──────── Dataset extract
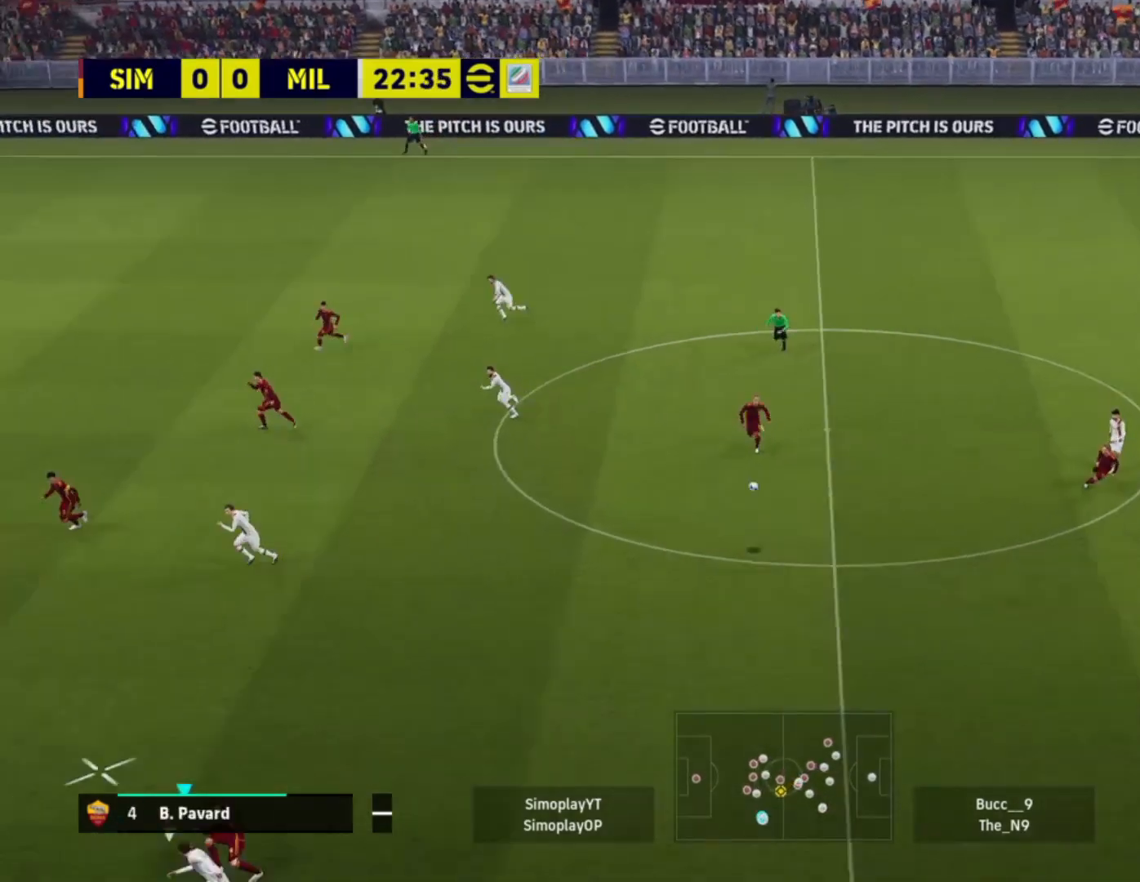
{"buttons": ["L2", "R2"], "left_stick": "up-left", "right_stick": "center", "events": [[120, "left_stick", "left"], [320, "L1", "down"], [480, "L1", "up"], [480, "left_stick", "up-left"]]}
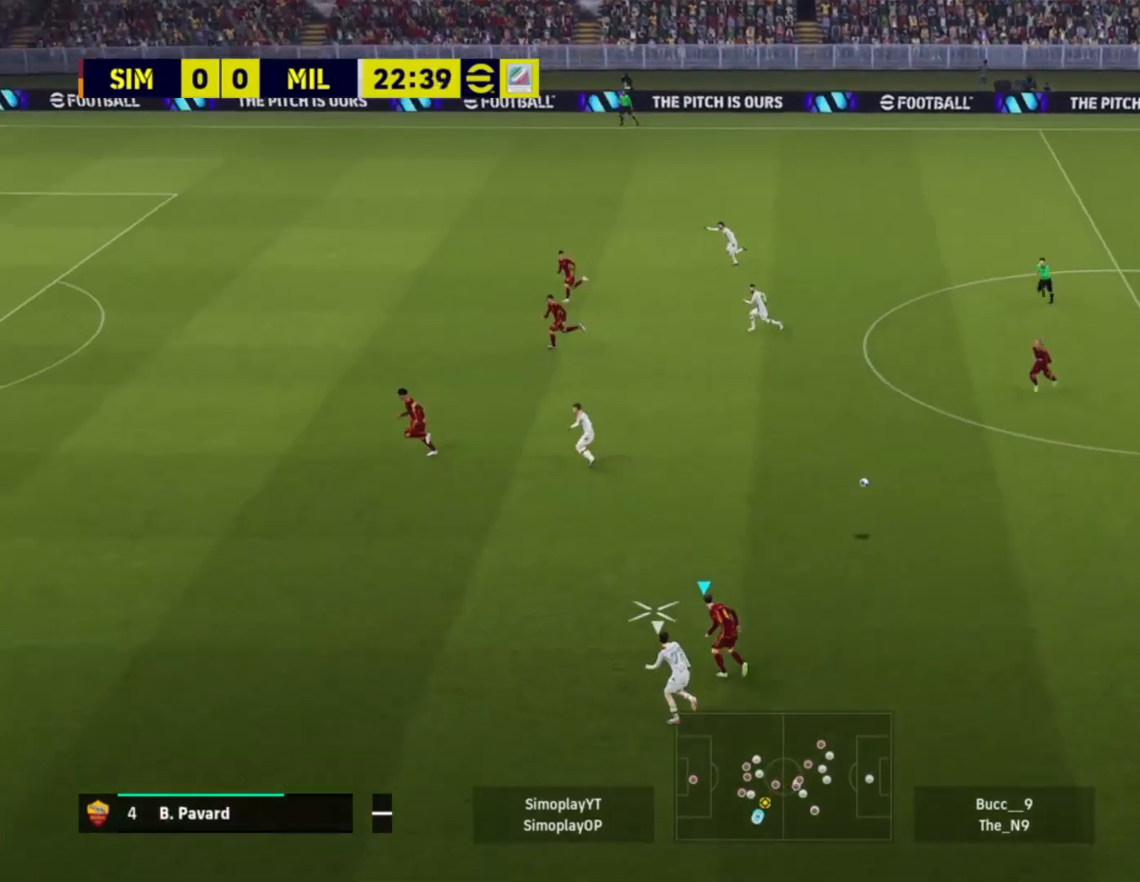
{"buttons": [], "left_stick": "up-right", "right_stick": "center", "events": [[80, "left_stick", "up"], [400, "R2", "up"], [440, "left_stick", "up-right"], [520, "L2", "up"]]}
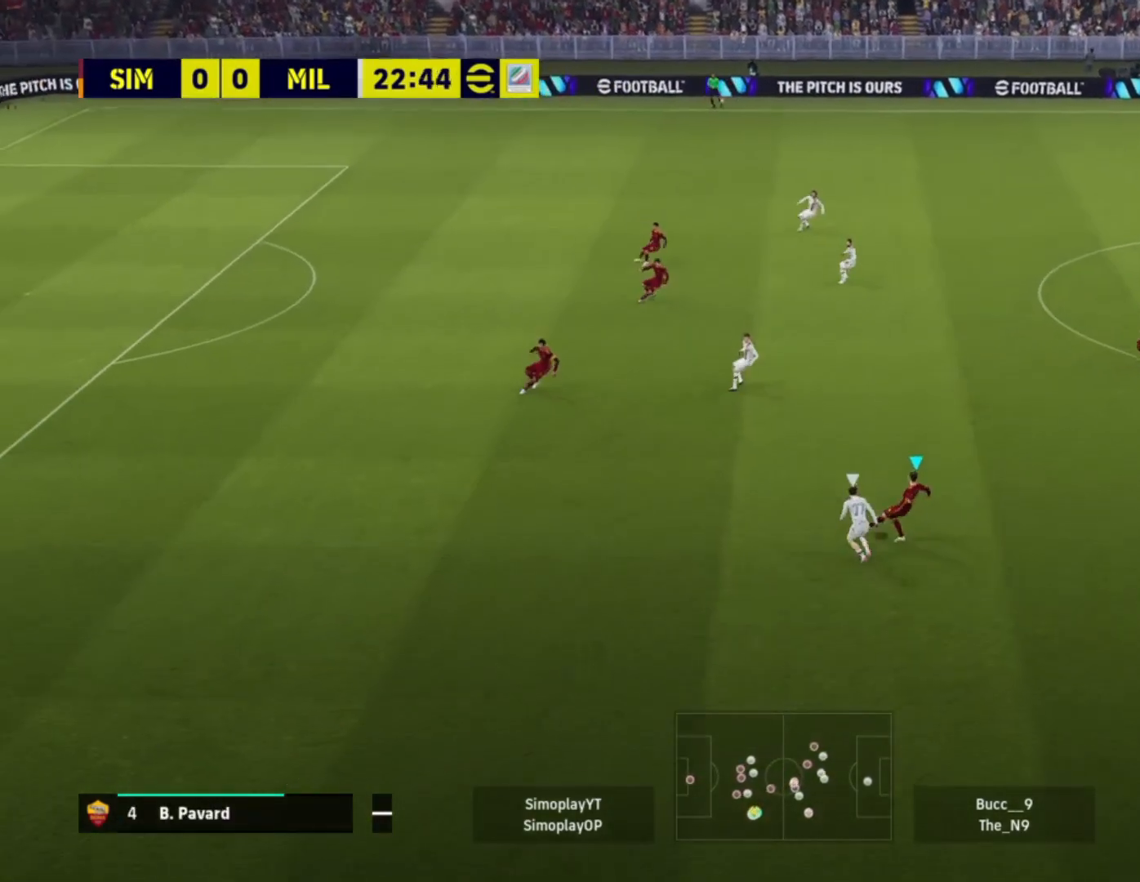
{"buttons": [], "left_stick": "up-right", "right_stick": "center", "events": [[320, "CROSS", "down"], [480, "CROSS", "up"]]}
────────────────
**Problem requirements**. Copy the preceding data in full and word for word, dropping its pictures.

**Output for this task**.
{"buttons": ["L2", "R2"], "left_stick": "up-left", "right_stick": "center", "events": [[120, "left_stick", "left"], [320, "L1", "down"], [480, "L1", "up"], [480, "left_stick", "up-left"]]}
{"buttons": [], "left_stick": "up-right", "right_stick": "center", "events": [[80, "left_stick", "up"], [400, "R2", "up"], [440, "left_stick", "up-right"], [520, "L2", "up"]]}
{"buttons": [], "left_stick": "up-right", "right_stick": "center", "events": [[320, "CROSS", "down"], [480, "CROSS", "up"]]}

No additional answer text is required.